Been noticing the surge pricing banner in the app but no grid over my area, am I actually driving surge pricing?


----------



## YellowAntennaBall (Sep 21, 2014)

You probably need to move the map on the app to find the actual surge zone is not where you are.


----------



## Renrag760 (Dec 25, 2015)

I've noticed the same thing. When I move the map (like the above post suggests), I can't find any surge areas. Like none, anywhere in San Diego county.


----------



## Renrag760 (Dec 25, 2015)

Like so.

And I zoomed in and moved the map all over the county and all around my area. Not one red area to be found.


----------



## 7Miles (Dec 17, 2014)

Very easy answer, children. 
If Uber Select or Uber XL surges, you with your little Uber X see it as a surge too if you switch to Safari or other app on your iPhone . 
You won't get any surge cause you not XL but it will remind you that Uber is not all evil and some even get a surge while you get peanuts . Or while you are waiting for peanuts


----------



## 7Miles (Dec 17, 2014)

If you don't believe me - check pax Uber app and you will see XL or Select are surging while Uber X not.

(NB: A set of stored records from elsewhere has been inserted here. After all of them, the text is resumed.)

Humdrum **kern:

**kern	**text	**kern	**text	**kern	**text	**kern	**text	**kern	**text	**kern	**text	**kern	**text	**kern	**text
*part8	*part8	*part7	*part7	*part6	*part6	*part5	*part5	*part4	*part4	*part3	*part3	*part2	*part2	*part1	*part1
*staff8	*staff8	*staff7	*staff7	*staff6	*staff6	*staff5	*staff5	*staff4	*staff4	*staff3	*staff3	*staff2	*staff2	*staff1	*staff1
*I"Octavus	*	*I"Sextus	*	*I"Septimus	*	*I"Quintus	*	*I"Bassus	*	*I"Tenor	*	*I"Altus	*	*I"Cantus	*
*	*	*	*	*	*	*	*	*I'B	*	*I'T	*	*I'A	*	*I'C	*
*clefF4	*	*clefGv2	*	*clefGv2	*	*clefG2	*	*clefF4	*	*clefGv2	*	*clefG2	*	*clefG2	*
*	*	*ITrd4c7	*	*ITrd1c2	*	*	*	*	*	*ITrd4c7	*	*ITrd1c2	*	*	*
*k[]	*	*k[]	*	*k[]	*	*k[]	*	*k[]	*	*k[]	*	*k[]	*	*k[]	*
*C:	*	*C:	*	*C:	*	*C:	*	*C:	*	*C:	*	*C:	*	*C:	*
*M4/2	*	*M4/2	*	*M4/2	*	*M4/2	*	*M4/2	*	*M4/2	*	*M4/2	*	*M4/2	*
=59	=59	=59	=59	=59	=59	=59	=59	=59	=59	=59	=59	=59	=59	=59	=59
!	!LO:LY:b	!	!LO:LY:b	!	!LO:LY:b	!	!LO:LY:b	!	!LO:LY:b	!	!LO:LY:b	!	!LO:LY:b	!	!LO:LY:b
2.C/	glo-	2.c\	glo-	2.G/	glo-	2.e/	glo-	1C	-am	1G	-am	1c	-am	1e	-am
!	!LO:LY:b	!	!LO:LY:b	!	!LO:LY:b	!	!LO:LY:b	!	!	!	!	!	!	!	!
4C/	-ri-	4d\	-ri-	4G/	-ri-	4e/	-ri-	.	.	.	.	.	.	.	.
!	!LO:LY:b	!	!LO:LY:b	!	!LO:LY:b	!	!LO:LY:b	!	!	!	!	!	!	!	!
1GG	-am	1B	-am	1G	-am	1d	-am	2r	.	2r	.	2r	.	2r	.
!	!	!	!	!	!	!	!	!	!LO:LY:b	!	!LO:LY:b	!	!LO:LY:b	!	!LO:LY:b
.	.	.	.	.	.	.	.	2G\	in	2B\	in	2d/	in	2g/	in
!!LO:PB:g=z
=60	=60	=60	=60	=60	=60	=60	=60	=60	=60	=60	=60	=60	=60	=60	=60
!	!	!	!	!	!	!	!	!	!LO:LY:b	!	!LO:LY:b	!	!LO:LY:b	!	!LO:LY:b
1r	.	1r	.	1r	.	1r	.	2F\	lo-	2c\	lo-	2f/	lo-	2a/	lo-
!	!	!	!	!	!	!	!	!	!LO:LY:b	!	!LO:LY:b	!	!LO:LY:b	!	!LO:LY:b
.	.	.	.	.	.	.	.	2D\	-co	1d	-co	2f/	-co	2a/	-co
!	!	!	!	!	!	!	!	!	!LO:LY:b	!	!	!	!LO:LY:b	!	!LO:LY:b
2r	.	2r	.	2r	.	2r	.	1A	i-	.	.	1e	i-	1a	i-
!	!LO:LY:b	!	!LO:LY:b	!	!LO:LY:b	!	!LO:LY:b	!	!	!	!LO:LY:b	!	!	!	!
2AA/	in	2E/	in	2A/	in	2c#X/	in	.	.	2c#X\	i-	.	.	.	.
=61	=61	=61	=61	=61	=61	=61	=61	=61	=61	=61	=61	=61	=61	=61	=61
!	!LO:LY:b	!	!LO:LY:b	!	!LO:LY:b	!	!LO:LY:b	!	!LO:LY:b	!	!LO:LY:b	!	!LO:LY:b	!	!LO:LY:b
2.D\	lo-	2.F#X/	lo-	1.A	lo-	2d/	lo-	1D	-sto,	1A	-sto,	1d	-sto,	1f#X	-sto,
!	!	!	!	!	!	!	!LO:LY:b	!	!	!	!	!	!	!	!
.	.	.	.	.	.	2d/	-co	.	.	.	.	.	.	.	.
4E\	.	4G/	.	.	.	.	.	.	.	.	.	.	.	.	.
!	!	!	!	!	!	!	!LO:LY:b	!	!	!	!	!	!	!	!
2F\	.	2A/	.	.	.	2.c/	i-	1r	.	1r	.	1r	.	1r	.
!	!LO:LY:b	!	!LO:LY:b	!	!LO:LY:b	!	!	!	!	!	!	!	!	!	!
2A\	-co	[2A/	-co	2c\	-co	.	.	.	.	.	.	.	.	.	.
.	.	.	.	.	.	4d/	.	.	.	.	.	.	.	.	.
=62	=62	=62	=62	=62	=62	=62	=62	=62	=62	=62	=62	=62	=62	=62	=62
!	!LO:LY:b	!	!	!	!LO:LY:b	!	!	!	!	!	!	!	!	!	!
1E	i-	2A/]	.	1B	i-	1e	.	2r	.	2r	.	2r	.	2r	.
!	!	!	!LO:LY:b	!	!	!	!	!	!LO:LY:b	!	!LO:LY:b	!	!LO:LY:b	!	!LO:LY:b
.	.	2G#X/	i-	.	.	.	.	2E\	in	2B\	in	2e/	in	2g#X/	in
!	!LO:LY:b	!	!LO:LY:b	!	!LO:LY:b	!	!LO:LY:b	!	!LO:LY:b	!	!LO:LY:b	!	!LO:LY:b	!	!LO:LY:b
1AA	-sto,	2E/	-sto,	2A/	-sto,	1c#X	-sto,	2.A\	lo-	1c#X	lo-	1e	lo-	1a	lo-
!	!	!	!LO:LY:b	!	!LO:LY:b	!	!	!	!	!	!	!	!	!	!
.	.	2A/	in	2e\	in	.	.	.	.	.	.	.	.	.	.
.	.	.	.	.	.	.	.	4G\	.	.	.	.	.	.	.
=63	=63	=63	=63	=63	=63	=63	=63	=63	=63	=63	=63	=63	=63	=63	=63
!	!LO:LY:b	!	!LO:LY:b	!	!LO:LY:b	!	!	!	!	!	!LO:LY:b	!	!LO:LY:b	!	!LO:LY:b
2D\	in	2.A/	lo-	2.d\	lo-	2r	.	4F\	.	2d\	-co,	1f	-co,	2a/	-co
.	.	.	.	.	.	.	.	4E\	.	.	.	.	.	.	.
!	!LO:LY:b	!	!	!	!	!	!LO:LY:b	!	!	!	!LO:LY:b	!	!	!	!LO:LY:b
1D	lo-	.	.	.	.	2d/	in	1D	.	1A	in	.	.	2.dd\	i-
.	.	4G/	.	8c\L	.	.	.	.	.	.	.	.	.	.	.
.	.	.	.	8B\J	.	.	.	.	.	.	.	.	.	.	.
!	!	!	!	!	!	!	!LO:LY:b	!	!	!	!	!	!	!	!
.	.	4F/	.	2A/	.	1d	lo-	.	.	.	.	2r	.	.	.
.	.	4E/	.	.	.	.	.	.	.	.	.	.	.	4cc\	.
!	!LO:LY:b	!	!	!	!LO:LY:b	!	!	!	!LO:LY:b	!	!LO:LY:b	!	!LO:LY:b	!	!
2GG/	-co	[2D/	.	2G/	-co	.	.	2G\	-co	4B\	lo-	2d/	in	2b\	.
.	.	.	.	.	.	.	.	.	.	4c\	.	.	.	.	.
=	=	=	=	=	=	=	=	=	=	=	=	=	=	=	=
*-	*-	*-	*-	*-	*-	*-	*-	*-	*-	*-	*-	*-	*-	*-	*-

As soon as XL or Select stop surging, you won't see that message again. And it could be an area miles away from you too, btw.


----------



## Renrag760 (Dec 25, 2015)

Thank you 7Miles. I have yet to test it, but from the look of your avatar I feel I can trust you for some reason...


----------



## 7Miles (Dec 17, 2014)

Yep, my avatar is Uber CEO. If you can't trust Travis then I don't know who you can trust.


----------



## Renrag760 (Dec 25, 2015)

Hahahaha


----------



## JimS (Aug 18, 2015)

That's not the case. The Uber app has had a malfunction. There were reports in my area where X Drivers (including myself) saw no surge or just the blue banner (which isn't on my version of the app, so far as I can tell) aren't seeing the shaded surge area. I verified with the rider app, and X was surging in a small location 60 miles away.


----------